§ Exercise details: Transcribe the passage on cancer immunotherapy below word for word, from "This work is" to "but not others.".

*** Passage ***

Researchers at UCSF and elsewhere have identified cell receptors, such as CTLA-4 and PD-1, which act as a brake on the immune system, limiting its response.
With the use of antibodies to inhibit these blockade receptors, allowing a more active and vigilant immune system, doctors have seen outstanding responses in patients with metastatic melanoma and lung cancer, both of which are almost always fatal with conventional treatments. Immunotherapy also has been successful in cancers of the bladder, prostate, kidney and bone marrow.
“This was a radical idea: that the body already possesses the ability to defeat cancer, and that medicine’s role was to find a way to allow the body to marshal the healing work it is naturally capable of,” Fong said. “We all believed it could work, but very few would have predicted the 180-degree change that we’ve seen over the last two years.”
Ever since James Allison, Ph.D., chair of the University of Texas MD Anderson Cancer Center’s Immunology Department, developed the first drug that increased survival for patients with metastatic melanoma – an antibody against CTLA-4 that became ipilimumab and was approved by the U.S. Food and Drug Administration in 2011 — it has been like a door has swung open.
In December, Allison won one of the 2014 Breakthrough Prize in Life Sciences for his groundbreaking discovery.
Indeed, the treatment has been a hot topic at recent cancer conferences and all top pharmaceutical companies are developing immunotherapy drug programs. Science magazine declared immunotherapy its top breakthrough of 2013.
Bluestone’s UCSF lab was the first to show that CTLA-4 can turn off the immune system’s T-cell attack when studying its application to organ transplants and autoimmune disease, a discovery that help paved the way for Allison’s application to cancer.
He pointed to the University’s continuing role in pushing the field ahead, including recent work in cell therapy, which uses stem cells taken from a patient, corrects the gene mutation that causes disease and returns the “gene-corrected” cells to the patient for therapy.
This work is part of UCSF’s commitment to precision medicine, which aims to harness the wealth of genomic, clinical and environmental data from patients to develop more effective and even preventive therapies for human diseases.
“It has been a sea change that has been transformational,” Bluestone said, “not only from the patient’s point of view, but also for our understanding of the relationship between cancer and the immune system and how to treat disease.”
Immunotherapy’s unanswered questions
For all its success and promise, researchers still are baffled as to why immunotherapy works for some cancer patients, but not others.
“We have immunotherapy patients who live a long time, and now we can start to figure out why,” he added. “This is exactly what we’re focusing on in the lab now.”
In Fong’s lab, where he often works with Eric Small, M.D., deputy director of UCSF Helen Diller Family Comprehensive Cancer Center, his team is studying immune system activity in prostate cancer patients, trying to determine in which cases the immune response is activated and whether T-cells attack the cancer and why.
One of the most promising avenues is to combine immunotherapy treatments. Fong’s lab is now working on several studies regarding immunotherapy drugs, including a combination trial of sipueleucel-T and ipilimumab, which is scheduled to continue for the next couple of years.
For many aggressive, late-stage cancers, immunotherapy won’t replace traditional cancer treatments like chemotherapy, radiation and surgery, but it can be a complementary approach, said Lewis Lanier, Ph.D., chair of the UCSF Department of Microbiology and Immunology who collaborates with Fong on studying how cancer affects the immune system’s natural responses.
“Chemotherapy can reduce tumors by 95 percent, but if you have just one cell left, it can come back. So you can use [chemotherapy] to buy time, to really shrink the tumor if it’s far advanced, and then use the autoimmune drugs,” Lanier said.

*** Records supplied ***

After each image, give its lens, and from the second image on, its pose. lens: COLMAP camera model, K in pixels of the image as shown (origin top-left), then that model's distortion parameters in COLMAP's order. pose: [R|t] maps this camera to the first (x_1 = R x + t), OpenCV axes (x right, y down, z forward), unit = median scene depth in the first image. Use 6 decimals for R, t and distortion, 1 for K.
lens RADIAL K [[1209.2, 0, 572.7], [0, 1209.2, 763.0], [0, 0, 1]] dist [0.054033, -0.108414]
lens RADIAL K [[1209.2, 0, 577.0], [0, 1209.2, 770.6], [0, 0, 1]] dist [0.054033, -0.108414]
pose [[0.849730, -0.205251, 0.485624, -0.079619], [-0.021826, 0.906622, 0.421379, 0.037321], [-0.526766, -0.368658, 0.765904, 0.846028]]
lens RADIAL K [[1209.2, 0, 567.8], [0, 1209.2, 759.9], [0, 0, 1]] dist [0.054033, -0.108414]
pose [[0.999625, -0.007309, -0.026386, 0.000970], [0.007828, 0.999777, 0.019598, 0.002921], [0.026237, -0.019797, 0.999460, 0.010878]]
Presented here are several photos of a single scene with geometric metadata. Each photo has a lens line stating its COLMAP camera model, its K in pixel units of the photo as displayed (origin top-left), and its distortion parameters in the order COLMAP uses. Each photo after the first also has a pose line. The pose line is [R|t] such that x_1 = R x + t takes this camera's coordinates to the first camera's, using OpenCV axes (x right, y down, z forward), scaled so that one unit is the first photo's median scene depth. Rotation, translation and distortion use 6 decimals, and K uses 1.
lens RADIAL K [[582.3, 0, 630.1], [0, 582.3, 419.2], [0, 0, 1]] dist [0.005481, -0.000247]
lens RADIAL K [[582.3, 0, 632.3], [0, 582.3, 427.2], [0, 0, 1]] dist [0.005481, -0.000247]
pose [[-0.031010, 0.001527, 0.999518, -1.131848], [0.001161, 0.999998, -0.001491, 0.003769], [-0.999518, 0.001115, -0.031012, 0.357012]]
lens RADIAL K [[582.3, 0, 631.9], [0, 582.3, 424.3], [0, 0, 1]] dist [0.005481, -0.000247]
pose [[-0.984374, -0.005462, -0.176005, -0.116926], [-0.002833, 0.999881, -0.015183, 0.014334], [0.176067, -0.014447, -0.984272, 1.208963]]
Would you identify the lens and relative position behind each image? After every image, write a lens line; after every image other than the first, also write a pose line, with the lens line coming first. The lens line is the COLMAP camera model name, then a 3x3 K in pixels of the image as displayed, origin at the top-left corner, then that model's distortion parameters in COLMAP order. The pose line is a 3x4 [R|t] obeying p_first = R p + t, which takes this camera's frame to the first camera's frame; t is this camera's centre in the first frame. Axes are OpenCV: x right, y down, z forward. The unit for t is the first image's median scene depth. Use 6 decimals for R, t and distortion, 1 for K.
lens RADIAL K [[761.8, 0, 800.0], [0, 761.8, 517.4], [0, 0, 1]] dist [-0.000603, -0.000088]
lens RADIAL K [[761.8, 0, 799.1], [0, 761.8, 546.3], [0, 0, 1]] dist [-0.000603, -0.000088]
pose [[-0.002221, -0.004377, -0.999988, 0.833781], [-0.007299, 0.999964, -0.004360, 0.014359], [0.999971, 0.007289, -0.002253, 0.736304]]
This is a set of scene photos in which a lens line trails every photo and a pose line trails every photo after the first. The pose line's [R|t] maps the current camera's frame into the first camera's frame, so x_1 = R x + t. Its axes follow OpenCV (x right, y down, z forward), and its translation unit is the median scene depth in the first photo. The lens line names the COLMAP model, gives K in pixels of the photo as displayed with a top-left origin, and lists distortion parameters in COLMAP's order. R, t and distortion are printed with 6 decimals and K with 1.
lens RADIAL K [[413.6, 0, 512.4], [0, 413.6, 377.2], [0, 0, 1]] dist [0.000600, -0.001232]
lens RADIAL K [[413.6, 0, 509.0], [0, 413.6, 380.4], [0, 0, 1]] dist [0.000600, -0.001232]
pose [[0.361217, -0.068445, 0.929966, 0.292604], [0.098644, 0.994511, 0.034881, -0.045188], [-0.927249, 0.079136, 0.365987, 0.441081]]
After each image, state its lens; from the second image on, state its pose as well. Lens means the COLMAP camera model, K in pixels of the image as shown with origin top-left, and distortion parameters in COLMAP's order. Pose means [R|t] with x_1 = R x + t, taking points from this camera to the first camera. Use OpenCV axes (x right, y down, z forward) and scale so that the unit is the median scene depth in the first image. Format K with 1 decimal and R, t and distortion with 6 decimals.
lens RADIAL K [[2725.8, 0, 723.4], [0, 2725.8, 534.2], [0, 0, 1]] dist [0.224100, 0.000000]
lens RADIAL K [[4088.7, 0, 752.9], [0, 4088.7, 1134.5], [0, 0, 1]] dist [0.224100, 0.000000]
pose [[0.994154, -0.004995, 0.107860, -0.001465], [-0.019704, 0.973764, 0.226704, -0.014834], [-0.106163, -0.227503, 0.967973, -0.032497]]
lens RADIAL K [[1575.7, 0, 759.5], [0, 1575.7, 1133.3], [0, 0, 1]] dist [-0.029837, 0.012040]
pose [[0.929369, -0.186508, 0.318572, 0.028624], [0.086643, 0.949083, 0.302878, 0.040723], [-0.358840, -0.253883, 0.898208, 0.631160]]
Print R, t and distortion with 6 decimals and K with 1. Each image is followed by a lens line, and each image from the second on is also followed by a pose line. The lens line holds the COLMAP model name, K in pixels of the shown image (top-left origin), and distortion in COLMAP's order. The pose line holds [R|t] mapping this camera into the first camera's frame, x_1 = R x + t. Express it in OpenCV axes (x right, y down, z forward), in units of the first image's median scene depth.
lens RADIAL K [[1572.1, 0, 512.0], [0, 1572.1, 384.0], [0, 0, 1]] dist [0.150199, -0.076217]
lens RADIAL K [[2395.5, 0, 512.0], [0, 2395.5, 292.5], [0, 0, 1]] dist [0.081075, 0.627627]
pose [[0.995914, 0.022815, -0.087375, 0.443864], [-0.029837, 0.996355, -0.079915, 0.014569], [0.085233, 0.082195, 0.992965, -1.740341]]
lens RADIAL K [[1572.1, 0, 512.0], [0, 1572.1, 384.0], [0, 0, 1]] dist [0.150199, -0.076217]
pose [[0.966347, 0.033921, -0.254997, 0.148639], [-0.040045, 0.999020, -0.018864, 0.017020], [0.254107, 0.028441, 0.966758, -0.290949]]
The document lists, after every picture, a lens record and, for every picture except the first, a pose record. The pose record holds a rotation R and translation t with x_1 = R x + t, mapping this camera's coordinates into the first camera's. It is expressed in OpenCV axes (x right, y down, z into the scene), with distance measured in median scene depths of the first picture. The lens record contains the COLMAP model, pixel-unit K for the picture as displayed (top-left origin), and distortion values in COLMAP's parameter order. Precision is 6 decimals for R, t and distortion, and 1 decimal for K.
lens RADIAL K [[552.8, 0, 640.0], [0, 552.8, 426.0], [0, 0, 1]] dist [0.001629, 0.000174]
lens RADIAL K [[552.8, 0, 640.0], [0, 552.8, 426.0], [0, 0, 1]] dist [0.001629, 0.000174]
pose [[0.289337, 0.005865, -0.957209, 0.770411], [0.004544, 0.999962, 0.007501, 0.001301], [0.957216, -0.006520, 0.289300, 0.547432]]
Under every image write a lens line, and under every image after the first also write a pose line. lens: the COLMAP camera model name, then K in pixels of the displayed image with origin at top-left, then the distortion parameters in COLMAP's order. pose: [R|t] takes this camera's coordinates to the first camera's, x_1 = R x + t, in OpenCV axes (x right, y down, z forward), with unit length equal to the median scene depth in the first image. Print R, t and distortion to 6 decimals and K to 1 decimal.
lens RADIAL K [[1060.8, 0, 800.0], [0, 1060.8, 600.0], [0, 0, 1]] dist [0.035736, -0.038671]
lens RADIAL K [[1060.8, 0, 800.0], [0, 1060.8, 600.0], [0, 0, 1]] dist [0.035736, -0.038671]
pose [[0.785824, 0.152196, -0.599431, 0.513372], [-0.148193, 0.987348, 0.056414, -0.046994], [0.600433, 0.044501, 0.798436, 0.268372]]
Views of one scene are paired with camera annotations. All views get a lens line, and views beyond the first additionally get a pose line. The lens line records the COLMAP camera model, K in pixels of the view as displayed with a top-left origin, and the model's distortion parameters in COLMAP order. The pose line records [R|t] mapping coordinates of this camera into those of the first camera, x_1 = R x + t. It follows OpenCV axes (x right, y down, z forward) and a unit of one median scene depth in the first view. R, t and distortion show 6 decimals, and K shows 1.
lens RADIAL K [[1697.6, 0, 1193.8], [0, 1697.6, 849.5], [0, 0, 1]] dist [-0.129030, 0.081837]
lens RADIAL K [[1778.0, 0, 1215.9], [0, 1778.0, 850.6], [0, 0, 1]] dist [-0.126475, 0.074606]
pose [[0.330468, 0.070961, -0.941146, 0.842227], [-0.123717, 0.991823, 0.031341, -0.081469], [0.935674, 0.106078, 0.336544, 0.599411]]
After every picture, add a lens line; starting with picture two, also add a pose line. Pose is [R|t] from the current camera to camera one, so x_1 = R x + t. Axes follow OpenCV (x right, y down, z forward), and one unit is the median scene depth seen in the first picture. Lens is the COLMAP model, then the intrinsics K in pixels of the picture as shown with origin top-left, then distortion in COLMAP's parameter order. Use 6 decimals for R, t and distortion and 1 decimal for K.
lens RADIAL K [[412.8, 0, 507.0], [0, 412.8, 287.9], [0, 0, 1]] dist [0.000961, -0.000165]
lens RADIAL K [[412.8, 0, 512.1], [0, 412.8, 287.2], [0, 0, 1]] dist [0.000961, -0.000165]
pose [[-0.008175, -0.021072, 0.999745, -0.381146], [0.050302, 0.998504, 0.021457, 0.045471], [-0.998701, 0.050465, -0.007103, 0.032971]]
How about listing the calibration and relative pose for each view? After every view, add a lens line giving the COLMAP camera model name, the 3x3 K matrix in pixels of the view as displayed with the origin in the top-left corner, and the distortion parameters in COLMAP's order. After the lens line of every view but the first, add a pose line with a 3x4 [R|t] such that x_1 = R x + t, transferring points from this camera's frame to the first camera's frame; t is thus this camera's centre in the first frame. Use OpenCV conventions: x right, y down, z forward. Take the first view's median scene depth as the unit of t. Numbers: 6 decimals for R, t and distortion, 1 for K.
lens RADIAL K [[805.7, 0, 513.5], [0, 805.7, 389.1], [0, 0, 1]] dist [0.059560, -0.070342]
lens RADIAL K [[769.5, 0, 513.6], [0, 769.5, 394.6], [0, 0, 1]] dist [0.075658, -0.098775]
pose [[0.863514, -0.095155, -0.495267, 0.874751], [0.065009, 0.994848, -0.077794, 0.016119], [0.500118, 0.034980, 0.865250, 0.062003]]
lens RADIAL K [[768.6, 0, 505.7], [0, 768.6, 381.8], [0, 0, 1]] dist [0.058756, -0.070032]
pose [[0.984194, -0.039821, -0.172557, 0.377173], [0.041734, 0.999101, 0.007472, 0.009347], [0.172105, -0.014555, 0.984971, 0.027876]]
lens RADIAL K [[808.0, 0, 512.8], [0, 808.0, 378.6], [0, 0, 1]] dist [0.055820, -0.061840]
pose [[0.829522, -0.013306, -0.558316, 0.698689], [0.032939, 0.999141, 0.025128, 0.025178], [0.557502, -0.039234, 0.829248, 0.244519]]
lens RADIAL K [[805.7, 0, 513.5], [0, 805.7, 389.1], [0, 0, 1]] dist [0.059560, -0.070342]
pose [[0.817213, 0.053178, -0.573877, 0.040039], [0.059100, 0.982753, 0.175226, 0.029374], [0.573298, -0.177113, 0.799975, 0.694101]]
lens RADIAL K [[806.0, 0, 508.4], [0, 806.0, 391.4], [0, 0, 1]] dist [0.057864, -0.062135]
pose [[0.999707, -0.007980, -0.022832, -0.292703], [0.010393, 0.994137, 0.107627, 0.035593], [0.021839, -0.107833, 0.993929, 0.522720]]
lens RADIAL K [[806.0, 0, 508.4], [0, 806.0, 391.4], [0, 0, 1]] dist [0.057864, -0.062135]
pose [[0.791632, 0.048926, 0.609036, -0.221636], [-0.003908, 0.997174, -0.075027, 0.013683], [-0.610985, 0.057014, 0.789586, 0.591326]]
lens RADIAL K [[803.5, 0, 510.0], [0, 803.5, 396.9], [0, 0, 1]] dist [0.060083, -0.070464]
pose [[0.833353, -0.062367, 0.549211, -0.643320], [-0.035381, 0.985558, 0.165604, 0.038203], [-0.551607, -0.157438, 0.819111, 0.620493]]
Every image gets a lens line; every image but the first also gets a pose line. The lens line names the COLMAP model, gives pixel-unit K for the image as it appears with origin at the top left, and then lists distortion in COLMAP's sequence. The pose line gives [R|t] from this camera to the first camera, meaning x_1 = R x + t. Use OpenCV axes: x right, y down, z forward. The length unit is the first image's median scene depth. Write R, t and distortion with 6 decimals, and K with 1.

***

§ Response:
This work is part of UCSF’s commitment to precision medicine, which aims to harness the wealth of genomic, clinical and environmental data from patients to develop more effective and even preventive therapies for human diseases.
“It has been a sea change that has been transformational,” Bluestone said, “not only from the patient’s point of view, but also for our understanding of the relationship between cancer and the immune system and how to treat disease.”
Immunotherapy’s unanswered questions
For all its success and promise, researchers still are baffled as to why immunotherapy works for some cancer patients, but not others.